#### Record extracts

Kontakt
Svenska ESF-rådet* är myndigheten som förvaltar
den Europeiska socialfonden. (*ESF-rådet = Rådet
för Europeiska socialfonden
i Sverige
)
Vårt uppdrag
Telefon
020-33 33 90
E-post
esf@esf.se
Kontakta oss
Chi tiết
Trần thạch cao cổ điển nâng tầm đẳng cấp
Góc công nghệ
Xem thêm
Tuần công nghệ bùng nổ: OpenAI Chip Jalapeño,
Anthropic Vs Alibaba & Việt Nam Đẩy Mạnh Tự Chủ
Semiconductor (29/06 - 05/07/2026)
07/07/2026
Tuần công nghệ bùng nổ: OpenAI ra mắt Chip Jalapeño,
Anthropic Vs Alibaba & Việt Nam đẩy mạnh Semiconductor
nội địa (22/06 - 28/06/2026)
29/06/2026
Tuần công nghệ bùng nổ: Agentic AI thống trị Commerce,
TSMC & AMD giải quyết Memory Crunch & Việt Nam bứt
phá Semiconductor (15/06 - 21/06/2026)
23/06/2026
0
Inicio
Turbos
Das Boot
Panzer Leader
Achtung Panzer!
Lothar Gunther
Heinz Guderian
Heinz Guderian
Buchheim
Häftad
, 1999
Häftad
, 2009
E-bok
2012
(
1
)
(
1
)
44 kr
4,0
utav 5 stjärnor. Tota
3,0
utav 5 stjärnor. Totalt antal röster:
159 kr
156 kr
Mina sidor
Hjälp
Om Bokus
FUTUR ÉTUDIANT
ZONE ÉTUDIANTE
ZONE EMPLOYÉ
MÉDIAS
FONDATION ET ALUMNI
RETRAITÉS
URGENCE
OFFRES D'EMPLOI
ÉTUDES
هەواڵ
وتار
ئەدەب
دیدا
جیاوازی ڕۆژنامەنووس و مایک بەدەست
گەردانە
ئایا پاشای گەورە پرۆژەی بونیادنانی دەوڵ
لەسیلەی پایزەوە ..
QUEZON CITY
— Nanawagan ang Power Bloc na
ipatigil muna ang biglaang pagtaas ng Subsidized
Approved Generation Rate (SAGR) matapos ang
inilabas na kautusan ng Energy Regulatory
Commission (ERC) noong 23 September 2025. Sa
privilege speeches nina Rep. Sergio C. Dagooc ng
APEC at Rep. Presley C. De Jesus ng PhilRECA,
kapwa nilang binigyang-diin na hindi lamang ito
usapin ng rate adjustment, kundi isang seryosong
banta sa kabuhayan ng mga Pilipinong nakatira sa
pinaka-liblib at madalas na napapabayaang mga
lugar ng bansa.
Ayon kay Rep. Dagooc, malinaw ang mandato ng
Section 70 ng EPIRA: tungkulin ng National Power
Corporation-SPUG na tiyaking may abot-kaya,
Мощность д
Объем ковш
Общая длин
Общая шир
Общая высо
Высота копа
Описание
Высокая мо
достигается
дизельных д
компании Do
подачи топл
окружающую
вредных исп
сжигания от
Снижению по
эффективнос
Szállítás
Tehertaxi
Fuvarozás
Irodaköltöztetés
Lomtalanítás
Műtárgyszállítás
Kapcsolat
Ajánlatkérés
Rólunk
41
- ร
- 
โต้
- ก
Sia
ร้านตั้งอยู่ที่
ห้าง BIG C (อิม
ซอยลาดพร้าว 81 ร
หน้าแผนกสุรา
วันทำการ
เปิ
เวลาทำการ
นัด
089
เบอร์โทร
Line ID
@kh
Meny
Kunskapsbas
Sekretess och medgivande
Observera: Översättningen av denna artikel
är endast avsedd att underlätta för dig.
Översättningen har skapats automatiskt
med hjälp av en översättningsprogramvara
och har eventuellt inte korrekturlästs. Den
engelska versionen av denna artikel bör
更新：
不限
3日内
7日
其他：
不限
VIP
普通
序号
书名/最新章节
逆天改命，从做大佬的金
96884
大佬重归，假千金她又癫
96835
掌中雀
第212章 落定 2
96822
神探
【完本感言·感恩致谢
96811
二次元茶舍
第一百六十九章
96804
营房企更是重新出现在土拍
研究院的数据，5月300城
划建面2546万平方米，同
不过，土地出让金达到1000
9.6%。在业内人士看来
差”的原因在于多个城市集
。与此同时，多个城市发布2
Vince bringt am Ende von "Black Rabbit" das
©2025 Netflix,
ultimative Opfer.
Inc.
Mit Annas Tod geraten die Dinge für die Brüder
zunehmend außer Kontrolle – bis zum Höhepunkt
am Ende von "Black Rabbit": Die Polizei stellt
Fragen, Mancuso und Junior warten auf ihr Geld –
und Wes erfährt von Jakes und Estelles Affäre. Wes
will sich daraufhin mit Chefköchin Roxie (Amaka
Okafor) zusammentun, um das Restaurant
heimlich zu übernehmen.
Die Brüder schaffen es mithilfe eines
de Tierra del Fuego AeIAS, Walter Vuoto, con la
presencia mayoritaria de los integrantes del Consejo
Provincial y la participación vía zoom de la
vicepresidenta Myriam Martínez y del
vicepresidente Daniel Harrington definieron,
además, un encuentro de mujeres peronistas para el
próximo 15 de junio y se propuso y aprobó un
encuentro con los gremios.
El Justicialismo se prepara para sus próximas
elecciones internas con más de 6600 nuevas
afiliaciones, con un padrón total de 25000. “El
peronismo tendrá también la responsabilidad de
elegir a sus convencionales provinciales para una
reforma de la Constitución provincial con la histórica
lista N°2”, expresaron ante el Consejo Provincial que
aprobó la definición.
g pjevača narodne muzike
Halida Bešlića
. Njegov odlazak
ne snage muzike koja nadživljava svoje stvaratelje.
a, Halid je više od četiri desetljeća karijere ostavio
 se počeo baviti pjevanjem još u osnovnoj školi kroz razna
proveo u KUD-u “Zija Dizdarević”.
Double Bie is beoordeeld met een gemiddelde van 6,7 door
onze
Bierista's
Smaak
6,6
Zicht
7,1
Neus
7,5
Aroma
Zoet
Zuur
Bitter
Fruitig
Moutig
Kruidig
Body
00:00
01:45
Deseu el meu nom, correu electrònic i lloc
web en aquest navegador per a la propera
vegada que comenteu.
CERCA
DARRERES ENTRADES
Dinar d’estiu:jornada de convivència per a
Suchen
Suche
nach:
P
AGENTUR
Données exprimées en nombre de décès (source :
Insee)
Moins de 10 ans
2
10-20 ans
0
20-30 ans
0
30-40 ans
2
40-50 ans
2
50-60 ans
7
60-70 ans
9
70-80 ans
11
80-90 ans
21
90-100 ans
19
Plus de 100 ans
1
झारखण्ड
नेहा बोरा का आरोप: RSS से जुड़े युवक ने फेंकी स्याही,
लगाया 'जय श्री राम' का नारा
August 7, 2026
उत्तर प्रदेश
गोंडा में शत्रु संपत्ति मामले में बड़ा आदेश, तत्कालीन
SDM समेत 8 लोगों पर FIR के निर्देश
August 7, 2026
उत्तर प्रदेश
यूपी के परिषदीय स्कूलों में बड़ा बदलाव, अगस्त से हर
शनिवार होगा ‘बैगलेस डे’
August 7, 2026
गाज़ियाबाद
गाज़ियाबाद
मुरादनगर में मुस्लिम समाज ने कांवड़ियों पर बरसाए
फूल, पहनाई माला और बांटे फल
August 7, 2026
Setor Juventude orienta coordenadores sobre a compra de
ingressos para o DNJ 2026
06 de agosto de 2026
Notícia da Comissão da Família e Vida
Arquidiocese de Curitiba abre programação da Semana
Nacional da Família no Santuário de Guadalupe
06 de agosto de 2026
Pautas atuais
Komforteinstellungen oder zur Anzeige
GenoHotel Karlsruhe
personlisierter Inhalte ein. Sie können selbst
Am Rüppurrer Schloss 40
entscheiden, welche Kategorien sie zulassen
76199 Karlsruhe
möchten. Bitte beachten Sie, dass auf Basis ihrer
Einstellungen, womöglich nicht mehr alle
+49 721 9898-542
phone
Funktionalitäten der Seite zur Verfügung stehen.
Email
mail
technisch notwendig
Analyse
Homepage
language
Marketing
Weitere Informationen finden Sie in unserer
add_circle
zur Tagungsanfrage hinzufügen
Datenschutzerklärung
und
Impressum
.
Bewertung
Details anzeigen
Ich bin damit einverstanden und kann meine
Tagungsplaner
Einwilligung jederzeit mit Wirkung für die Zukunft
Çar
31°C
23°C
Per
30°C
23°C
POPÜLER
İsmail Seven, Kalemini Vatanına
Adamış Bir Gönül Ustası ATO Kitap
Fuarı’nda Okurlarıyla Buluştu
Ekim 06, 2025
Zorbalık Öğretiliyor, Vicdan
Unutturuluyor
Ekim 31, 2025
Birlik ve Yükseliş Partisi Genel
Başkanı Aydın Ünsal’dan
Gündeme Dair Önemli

########

▶ Exercise description
What lines in the listing above contain the word "Tuần"? Show each one.

▶ Response below
Tuần công nghệ bùng nổ: OpenAI Chip Jalapeño,
Tuần công nghệ bùng nổ: OpenAI ra mắt Chip Jalapeño,
Tuần công nghệ bùng nổ: Agentic AI thống trị Commerce,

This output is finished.